-- Task instructions --
Only the lines of the data below from the one with "right eye: (845, 687)" through the one with "right shoulder: (1238, 682)" are wanted. Repeat them exactly.

[Keypoint coordinate data]
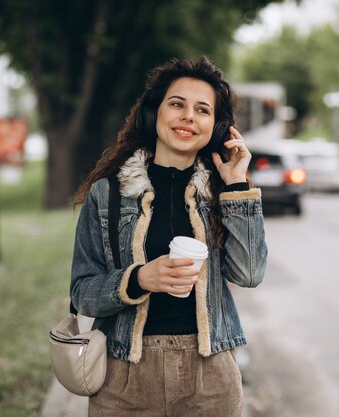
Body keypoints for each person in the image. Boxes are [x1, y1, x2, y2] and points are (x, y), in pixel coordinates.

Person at [70, 56, 267, 417]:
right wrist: (139, 278)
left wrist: (237, 184)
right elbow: (82, 294)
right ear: (153, 113)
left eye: (203, 110)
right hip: (123, 375)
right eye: (177, 104)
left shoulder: (225, 195)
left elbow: (249, 274)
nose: (188, 116)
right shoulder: (108, 194)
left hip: (210, 377)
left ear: (217, 127)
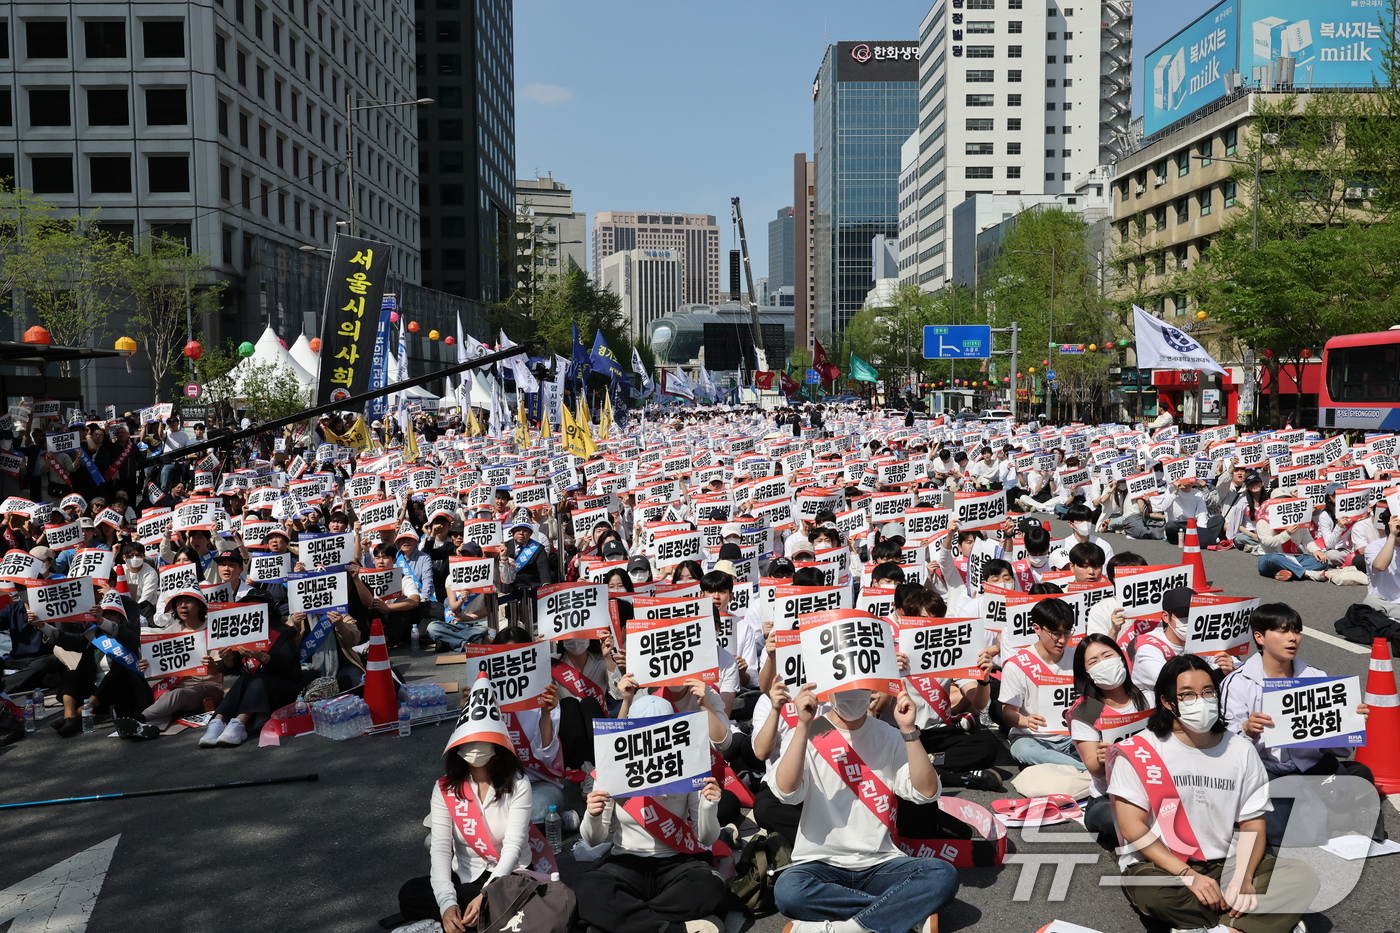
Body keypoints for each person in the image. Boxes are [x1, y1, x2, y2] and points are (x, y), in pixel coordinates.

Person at [1108, 654, 1319, 933]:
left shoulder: (1241, 750)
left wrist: (1243, 878)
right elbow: (1131, 826)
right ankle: (1256, 922)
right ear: (1167, 702)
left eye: (1208, 692)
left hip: (1227, 862)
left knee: (1303, 878)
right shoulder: (1140, 750)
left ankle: (1223, 928)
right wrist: (1188, 875)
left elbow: (1253, 823)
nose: (1201, 700)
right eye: (1187, 694)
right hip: (1166, 866)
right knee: (1151, 891)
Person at [767, 681, 958, 933]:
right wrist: (803, 725)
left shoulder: (890, 734)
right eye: (845, 687)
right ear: (829, 689)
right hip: (821, 863)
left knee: (943, 874)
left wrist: (909, 730)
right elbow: (786, 792)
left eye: (861, 687)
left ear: (872, 690)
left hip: (882, 863)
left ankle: (849, 928)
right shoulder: (807, 732)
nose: (853, 695)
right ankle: (903, 915)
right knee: (788, 891)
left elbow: (926, 792)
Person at [1221, 602, 1379, 846]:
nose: (1292, 638)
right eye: (1282, 631)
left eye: (1296, 631)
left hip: (1311, 767)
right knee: (1296, 831)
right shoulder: (1238, 682)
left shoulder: (1317, 678)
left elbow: (1336, 751)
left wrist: (1349, 725)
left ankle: (1316, 810)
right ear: (1259, 637)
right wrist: (1246, 729)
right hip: (1266, 769)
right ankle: (1330, 816)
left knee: (1361, 776)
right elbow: (1224, 747)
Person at [575, 694, 730, 933]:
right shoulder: (610, 769)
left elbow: (707, 838)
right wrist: (592, 815)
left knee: (711, 886)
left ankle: (625, 921)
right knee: (587, 887)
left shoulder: (690, 766)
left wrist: (710, 807)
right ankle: (671, 930)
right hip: (625, 861)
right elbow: (593, 839)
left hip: (676, 861)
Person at [392, 706, 535, 933]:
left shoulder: (517, 783)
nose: (475, 747)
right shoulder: (445, 788)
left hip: (510, 875)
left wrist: (486, 894)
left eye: (483, 738)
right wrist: (447, 904)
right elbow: (440, 849)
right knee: (411, 893)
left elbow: (514, 846)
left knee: (473, 898)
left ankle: (461, 921)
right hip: (465, 874)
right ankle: (462, 920)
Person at [1067, 634, 1154, 850]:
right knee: (1109, 818)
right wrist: (1101, 758)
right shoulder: (1088, 710)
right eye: (1094, 661)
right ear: (1086, 674)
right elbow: (1095, 769)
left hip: (1155, 788)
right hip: (1110, 797)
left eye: (1107, 655)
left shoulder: (1149, 698)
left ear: (1121, 658)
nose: (1103, 663)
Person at [999, 598, 1084, 769]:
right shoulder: (1017, 665)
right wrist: (1025, 720)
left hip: (1073, 736)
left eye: (1067, 633)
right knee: (1023, 750)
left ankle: (1076, 767)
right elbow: (1008, 711)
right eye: (1055, 633)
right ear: (1036, 628)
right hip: (1032, 738)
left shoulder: (1079, 657)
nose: (1062, 640)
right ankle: (1086, 769)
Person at [1127, 586, 1236, 694]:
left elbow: (1238, 666)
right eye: (1183, 615)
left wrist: (1231, 668)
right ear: (1166, 617)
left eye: (1194, 614)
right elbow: (1170, 684)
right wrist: (1218, 672)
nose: (1189, 619)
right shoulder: (1148, 646)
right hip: (1153, 707)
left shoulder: (1203, 637)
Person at [1363, 510, 1400, 619]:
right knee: (1371, 602)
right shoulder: (1375, 546)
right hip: (1384, 603)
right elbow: (1381, 566)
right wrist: (1393, 535)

-- Exercise result --
right eye: (845, 687)
right ear: (829, 689)
right hip: (821, 863)
left knee: (943, 874)
left wrist: (909, 730)
right elbow: (786, 792)
left eye: (861, 687)
left ear: (872, 690)
left hip: (882, 863)
left ankle: (849, 928)
right shoulder: (807, 732)
nose: (853, 695)
right ankle: (903, 915)
right knee: (788, 891)
left elbow: (926, 792)
Person at [1221, 602, 1379, 846]:
nose: (1292, 638)
right eye: (1282, 631)
left eye: (1296, 631)
left hip: (1311, 767)
right knee: (1296, 831)
right shoulder: (1238, 682)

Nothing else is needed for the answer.